Items from a dataset
________________________________________
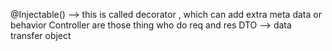 
@Injectable() --> this is called decorator , which can add extra meta data or behavior
Controller are those thing who do req and res
DTO --> data transfer object
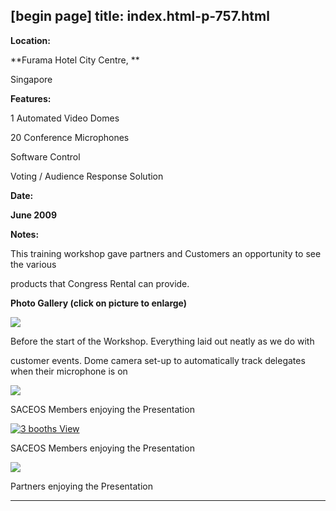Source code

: [begin page]
 title: index.html-p-757.html
----------------------------------------------------------

**Location:**

**Furama Hotel City Centre, **

Singapore

**Features:**

1 Automated Video Domes

20 Conference Microphones

Software Control

Voting / Audience Response Solution

**Date:**

**June 2009**

**Notes:**

This training workshop gave partners and Customers an opportunity to see the various

products that Congress Rental can provide.

**Photo Gallery (click on picture to enlarge)**

[ ![ ](wp-content/uploads/2011/09/Cong-workshop-before-event_s.jpg)](wp-content/uploads/2011/09/Cong-workshop-before-event_l.jpg)

Before the start of the Workshop. Everything laid out neatly as we do with

customer events. Dome camera set-up to automatically track delegates when their microphone is on

[ ![  ](wp-content/uploads/2011/09/cong-workshop-saceos-1_s.jpg)](wp-content/uploads/2011/09/cong-workshop-saceos-1_l.jpg)

SACEOS Members enjoying the Presentation

[ ![3 booths View](wp-content/uploads/2011/09/cong-workshop-saceos-2_s.jpg )](wp-content/uploads/2011/09/cong-workshop-saceos-2_l.jpg)

SACEOS Members enjoying the Presentation

[ ![ ](wp-content/uploads/2011/09/cong-workshop-partners_s.jpg)](wp-content/uploads/2011/09/cong-workshop-partners_l.jpg)

Partners enjoying the Presentation




----------------------------------------------------------
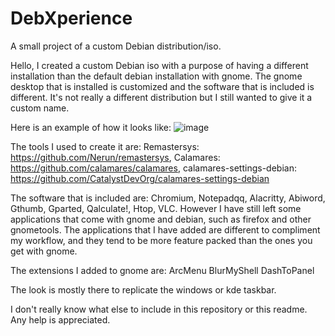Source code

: # DebXperience
A small project of a custom Debian distribution/iso.

Hello,
I created a custom Debian iso with a purpose of having a different installation than the default debian installation with gnome. The gnome desktop that is installed is customized and the software that is included is different. It's not really a different distribution but I still wanted to give it a custom name.

Here is an example of how it looks like:
![image](https://github.com/NotPiKei/DebXperience/assets/110897500/b3cf53c0-4521-4762-85ef-e846941ac908)

The tools I used to create it are:
Remastersys: https://github.com/Nerun/remastersys,
Calamares: https://github.com/calamares/calamares,
calamares-settings-debian: https://github.com/CatalystDevOrg/calamares-settings-debian

The software that is included are:
Chromium,
Notepadqq,
Alacritty,
Abiword,
Gthumb,
Gparted,
Qalculate!,
Htop,
VLC.
However I have still left some applications that come with gnome and debian, such as firefox and other gnometools. The applications that I have added are different to compliment my workflow, and they tend to be more feature packed than the ones you get with gnome.

The extensions I added to gnome are:
ArcMenu
BlurMyShell
DashToPanel

The look is mostly there to replicate the windows or kde taskbar.

I don't really know what else to include in this repository or this readme. Any help is appreciated.

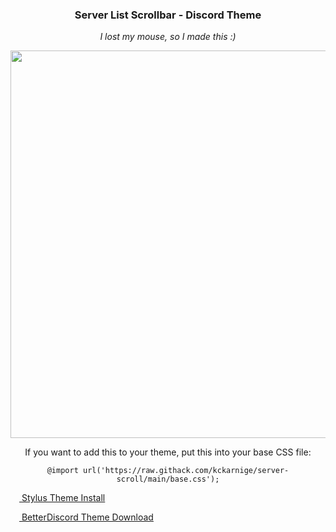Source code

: <h3 align="center">Server List Scrollbar - Discord Theme</h3>


<p align="center"><i>I lost my mouse, so I made this :)</i></p>

<p align="center">
<img src="https://user-images.githubusercontent.com/32397453/135127387-617377eb-1cd5-4903-9e25-6f4b8f2f36e5.png" width="620px">
</p>

<p align="center">
If you want to add this to your theme, put this into your base CSS file:
</p>
<p align="center">
<code>@import url('https://raw.githack.com/kckarnige/server-scroll/main/base.css');</code>
</p>
  
[<img src="https://kckarnige.github.io/res/stylus_icon.svg" height="14px" width="14px"> Stylus Theme Install](https://github.com/kckarnige/server-scroll/raw/main/index.user.css)

[<img src="https://kckarnige.github.io/res/bd_icon.svg" height="14px" width="14px"> BetterDiscord Theme Download](https://betterdiscord.net/ghdl/?url=https://raw.githubusercontent.com/kckarnige/server-scroll/main/serverlistscroll.theme.css)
________________________________________
§ **Exercise goal**
Update the part of the rows that runs from the line containing "The extensions I" through the end of the rows, swapping "taskbar" for "dock" and changing nothing else. Return only that part, without the pictures.

§ **Response box**
The extensions I added to gnome are:
ArcMenu
BlurMyShell
DashToPanel

The look is mostly there to replicate the windows or kde dock.

I don't really know what else to include in this repository or this readme. Any help is appreciated.

Source code

: <h3 align="center">Server List Scrollbar - Discord Theme</h3>


<p align="center"><i>I lost my mouse, so I made this :)</i></p>

<p align="center">
<img src="https://user-images.githubusercontent.com/32397453/135127387-617377eb-1cd5-4903-9e25-6f4b8f2f36e5.png" width="620px">
</p>

<p align="center">
If you want to add this to your theme, put this into your base CSS file:
</p>
<p align="center">
<code>@import url('https://raw.githack.com/kckarnige/server-scroll/main/base.css');</code>
</p>
  
[<img src="https://kckarnige.github.io/res/stylus_icon.svg" height="14px" width="14px"> Stylus Theme Install](https://github.com/kckarnige/server-scroll/raw/main/index.user.css)

[<img src="https://kckarnige.github.io/res/bd_icon.svg" height="14px" width="14px"> BetterDiscord Theme Download](https://betterdiscord.net/ghdl/?url=https://raw.githubusercontent.com/kckarnige/server-scroll/main/serverlistscroll.theme.css)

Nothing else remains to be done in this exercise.